= ASSIGNED TASK =
From the line containing "(364, 186) none" through the end of the material below, output each line exactly as written, with pictures excluded.

Start of Block

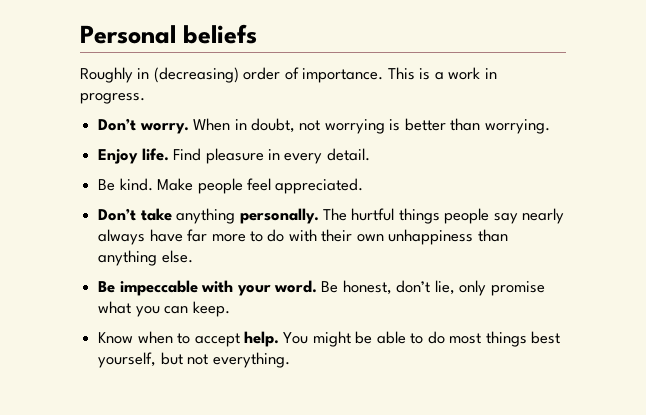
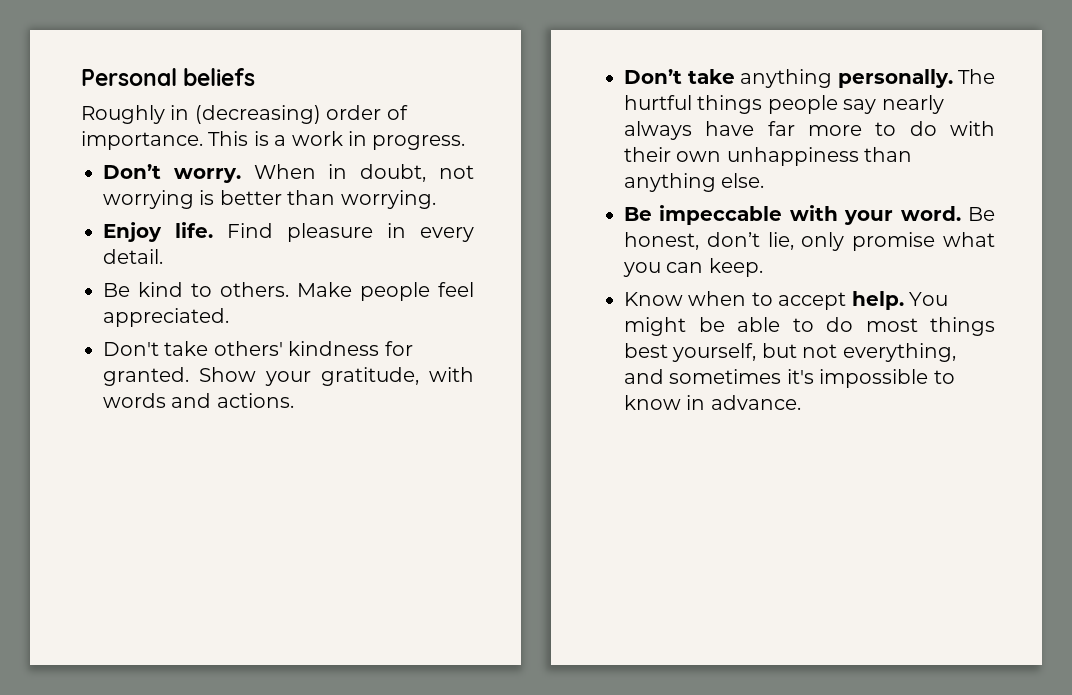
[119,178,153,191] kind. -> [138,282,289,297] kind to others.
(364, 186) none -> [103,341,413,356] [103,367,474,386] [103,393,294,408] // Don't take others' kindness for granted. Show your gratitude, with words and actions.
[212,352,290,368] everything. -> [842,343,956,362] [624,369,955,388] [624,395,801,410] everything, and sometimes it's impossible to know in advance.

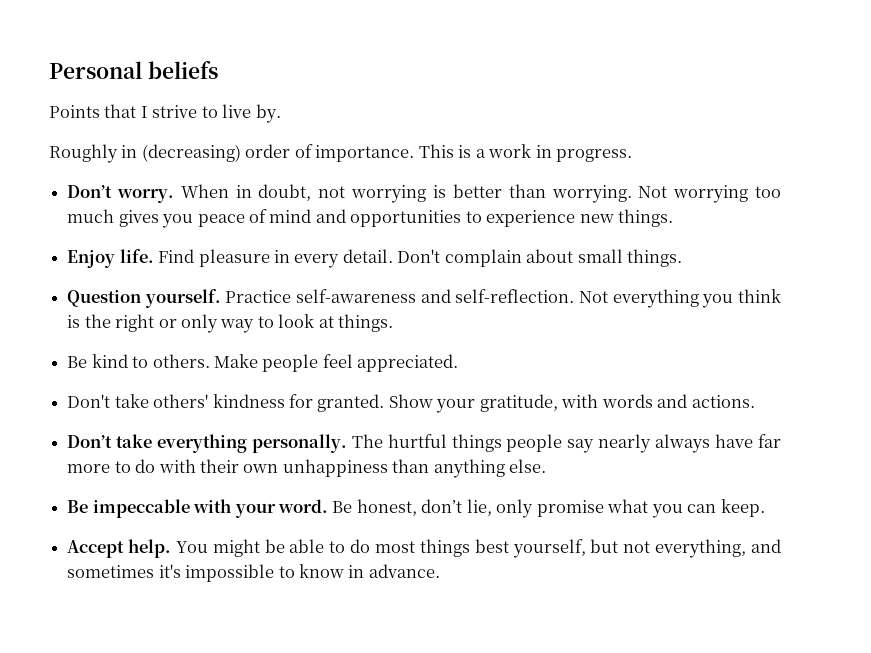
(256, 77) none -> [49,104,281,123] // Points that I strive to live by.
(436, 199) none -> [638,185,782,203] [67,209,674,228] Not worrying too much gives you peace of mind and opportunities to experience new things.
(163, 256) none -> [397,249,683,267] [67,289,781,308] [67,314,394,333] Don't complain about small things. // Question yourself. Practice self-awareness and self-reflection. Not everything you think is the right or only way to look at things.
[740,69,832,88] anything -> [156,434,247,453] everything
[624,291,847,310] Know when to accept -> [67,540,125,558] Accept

End of Block

= WRITTEN RESPONSE =
(364, 186) none -> [103,341,413,356] [103,367,474,386] [103,393,294,408] // Don't take others' kindness for granted. Show your gratitude, with words and actions.
[212,352,290,368] everything. -> [842,343,956,362] [624,369,955,388] [624,395,801,410] everything, and sometimes it's impossible to know in advance.

(256, 77) none -> [49,104,281,123] // Points that I strive to live by.
(436, 199) none -> [638,185,782,203] [67,209,674,228] Not worrying too much gives you peace of mind and opportunities to experience new things.
(163, 256) none -> [397,249,683,267] [67,289,781,308] [67,314,394,333] Don't complain about small things. // Question yourself. Practice self-awareness and self-reflection. Not everything you think is the right or only way to look at things.
[740,69,832,88] anything -> [156,434,247,453] everything
[624,291,847,310] Know when to accept -> [67,540,125,558] Accept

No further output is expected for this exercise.